= YOUR GOAL =
When the string "plus" appears in a line of the records, show the whole line.
Segment Start: THE DATA
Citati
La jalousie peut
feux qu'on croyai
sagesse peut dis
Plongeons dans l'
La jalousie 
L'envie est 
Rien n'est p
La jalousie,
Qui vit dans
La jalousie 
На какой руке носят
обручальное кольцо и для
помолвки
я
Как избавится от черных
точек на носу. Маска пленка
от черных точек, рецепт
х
Segment End: THE DATA
Segment Start: THE DATA
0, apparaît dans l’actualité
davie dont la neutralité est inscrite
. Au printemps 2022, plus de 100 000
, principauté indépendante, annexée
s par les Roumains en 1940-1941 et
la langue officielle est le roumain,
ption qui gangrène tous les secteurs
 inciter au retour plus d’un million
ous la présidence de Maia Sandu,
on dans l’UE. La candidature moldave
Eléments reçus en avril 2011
Segment End: THE DATA
Segment Start: THE DATA
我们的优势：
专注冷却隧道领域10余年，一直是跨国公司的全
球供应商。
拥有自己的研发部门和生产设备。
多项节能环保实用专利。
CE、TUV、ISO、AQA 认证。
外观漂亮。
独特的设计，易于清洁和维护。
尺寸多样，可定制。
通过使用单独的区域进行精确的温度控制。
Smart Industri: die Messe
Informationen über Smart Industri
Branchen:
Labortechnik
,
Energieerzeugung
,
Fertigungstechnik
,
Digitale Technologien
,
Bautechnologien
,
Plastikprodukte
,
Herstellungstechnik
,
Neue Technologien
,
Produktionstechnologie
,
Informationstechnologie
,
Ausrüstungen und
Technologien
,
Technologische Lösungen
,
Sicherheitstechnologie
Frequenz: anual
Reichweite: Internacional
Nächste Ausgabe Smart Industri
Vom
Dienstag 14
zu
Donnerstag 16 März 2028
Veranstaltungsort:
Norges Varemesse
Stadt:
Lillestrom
Segment End: THE DATA
= OUTPUT =
. Au printemps 2022, plus de 100 000
 inciter au retour plus d’un million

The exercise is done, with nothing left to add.